Task statement: Give back all of the data exactly as it stands, with the pictures removed.

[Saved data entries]
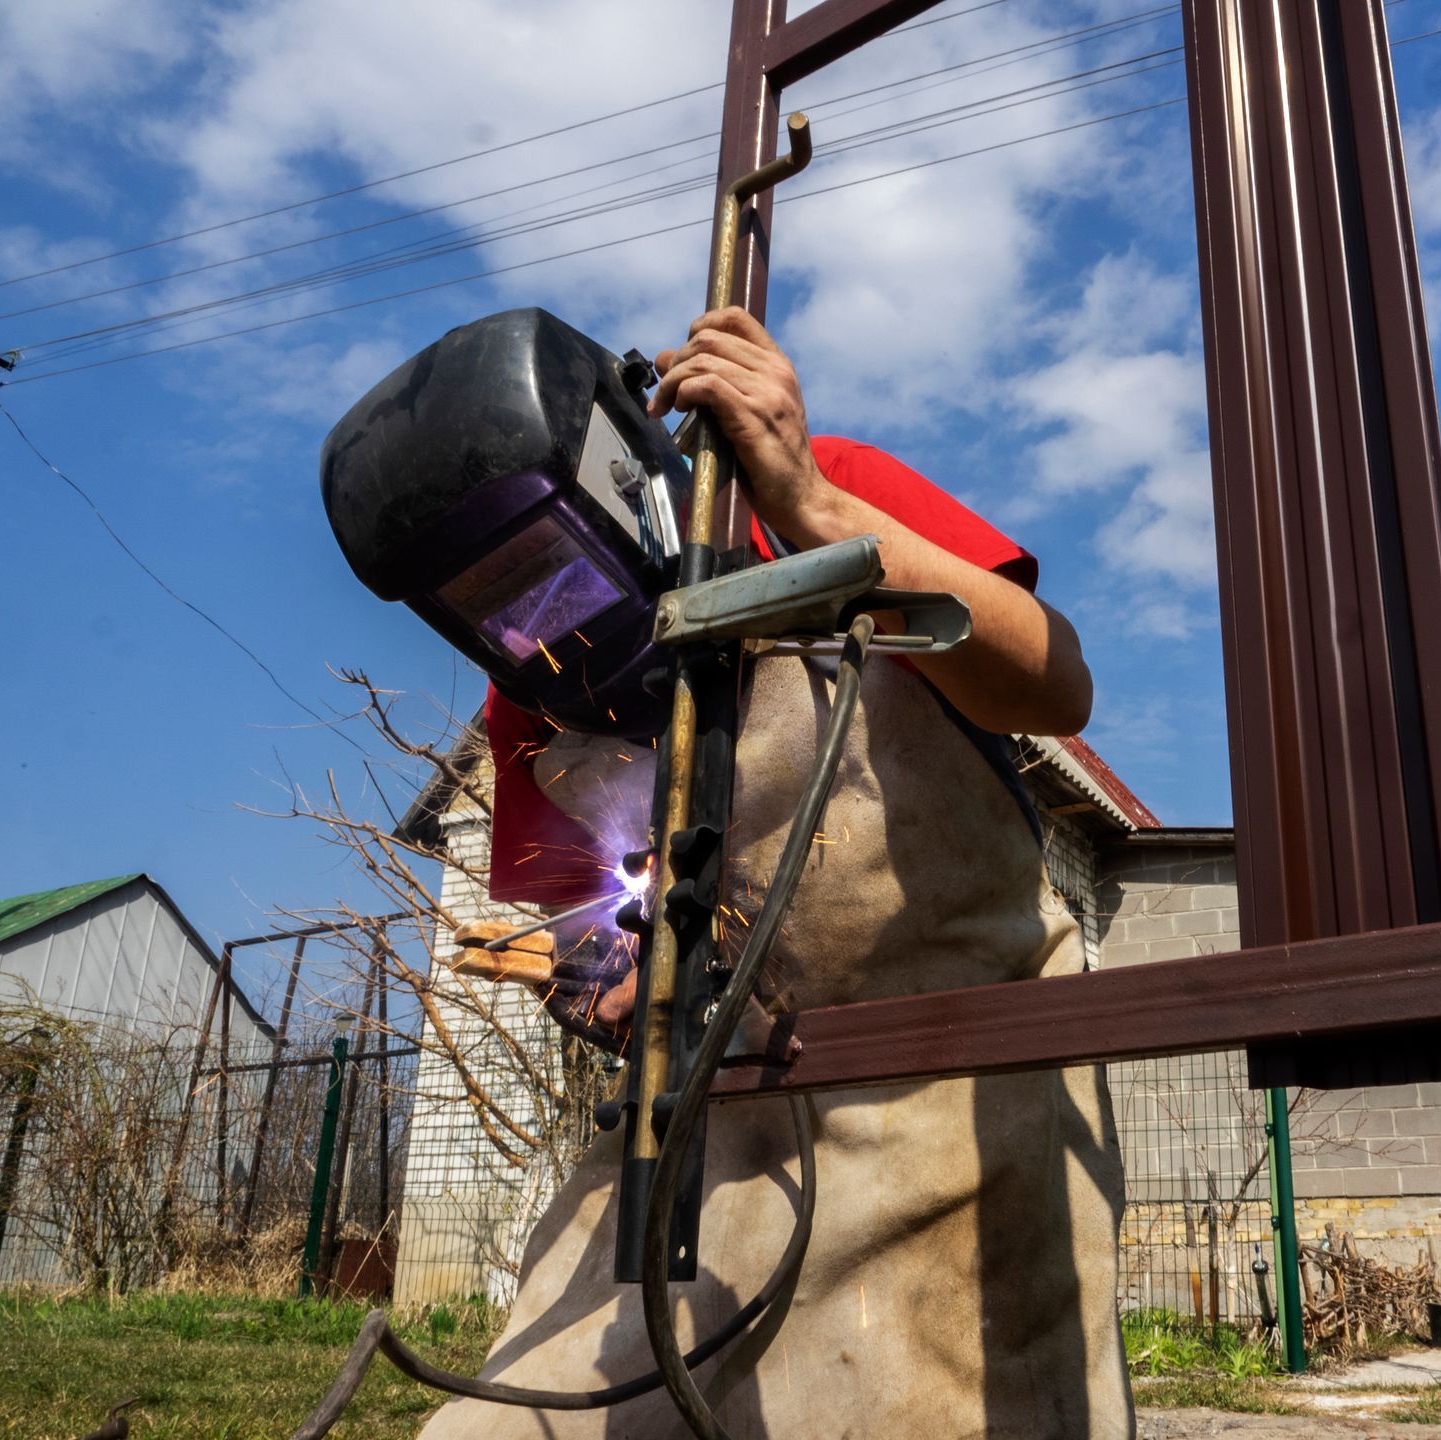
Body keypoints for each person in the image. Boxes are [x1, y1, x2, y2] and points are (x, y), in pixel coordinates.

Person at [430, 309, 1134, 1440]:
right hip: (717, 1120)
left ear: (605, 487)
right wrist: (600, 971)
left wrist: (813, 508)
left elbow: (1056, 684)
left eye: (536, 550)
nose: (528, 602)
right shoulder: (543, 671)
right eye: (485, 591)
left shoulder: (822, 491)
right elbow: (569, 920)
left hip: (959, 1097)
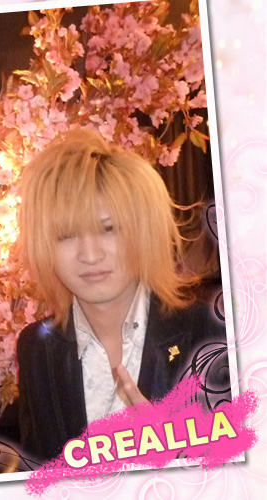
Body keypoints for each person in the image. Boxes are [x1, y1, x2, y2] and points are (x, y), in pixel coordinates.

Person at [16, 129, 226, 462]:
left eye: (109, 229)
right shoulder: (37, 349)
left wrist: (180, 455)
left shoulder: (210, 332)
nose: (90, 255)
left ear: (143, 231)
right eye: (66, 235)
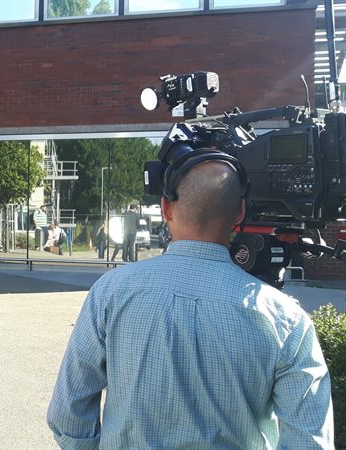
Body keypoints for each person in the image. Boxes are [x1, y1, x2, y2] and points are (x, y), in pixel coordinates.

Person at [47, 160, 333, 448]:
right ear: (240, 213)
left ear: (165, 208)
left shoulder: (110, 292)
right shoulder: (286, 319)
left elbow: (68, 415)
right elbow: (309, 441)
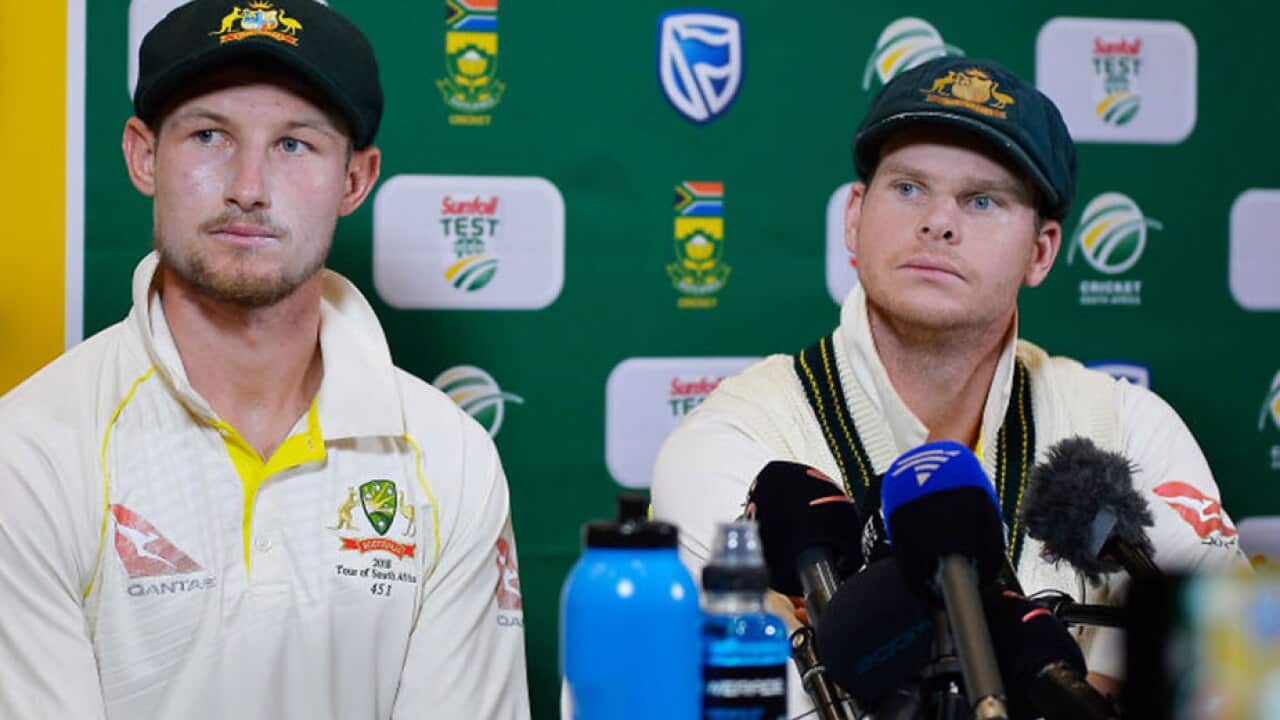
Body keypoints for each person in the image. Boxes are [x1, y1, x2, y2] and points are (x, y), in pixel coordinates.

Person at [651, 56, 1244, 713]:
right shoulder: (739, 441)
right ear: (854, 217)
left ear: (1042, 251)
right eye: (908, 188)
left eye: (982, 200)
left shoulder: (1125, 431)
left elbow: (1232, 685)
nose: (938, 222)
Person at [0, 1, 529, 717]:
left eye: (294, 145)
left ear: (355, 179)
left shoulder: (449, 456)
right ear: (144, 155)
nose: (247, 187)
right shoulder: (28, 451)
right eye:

Expected output:
Body keypoints for each person in the image. Boxes are [x1, y1, x2, y2] and points are (x, y), in pixel coordinates.

Person at [430, 309, 1134, 1440]:
right hip: (717, 1120)
left ear: (605, 487)
right wrist: (600, 971)
left wrist: (813, 508)
left elbow: (1056, 684)
left eye: (536, 550)
nose: (528, 602)
right shoulder: (543, 671)
right eye: (485, 591)
left shoulder: (822, 491)
right elbow: (569, 920)
left hip: (959, 1097)
Body keypoints for each person in the image. Boxes are [x1, y1, x2, y2] and points are (x, y), in pixel coordinates.

Person at [16, 129, 226, 462]:
left eye: (109, 229)
right shoulder: (37, 349)
left wrist: (180, 455)
left shoulder: (210, 332)
nose: (90, 255)
left ear: (143, 231)
right eye: (66, 235)
Body keypoints for each person in the image. Boxes are [x1, y1, x2, y2] and points are (x, y), in pixel coordinates.

Person at [47, 160, 333, 448]:
right ear: (240, 213)
left ear: (165, 208)
left shoulder: (110, 292)
right shoulder: (286, 319)
left elbow: (68, 415)
right elbow: (309, 441)
Body keypoints for each person in the image. Boxes are [x1, y1, x2, y2] and points are (x, y), in pixel coordinates.

Person at [651, 56, 1244, 713]:
right shoulder: (739, 441)
right ear: (854, 217)
left ear: (1042, 251)
right eye: (908, 188)
left eye: (982, 200)
left shoulder: (1125, 431)
left elbow: (1232, 685)
nose: (938, 222)
Person at [0, 1, 529, 717]:
left eye: (294, 145)
left ear: (355, 179)
left shoulder: (449, 456)
right ear: (144, 155)
nose: (247, 187)
right shoulder: (28, 451)
right eye:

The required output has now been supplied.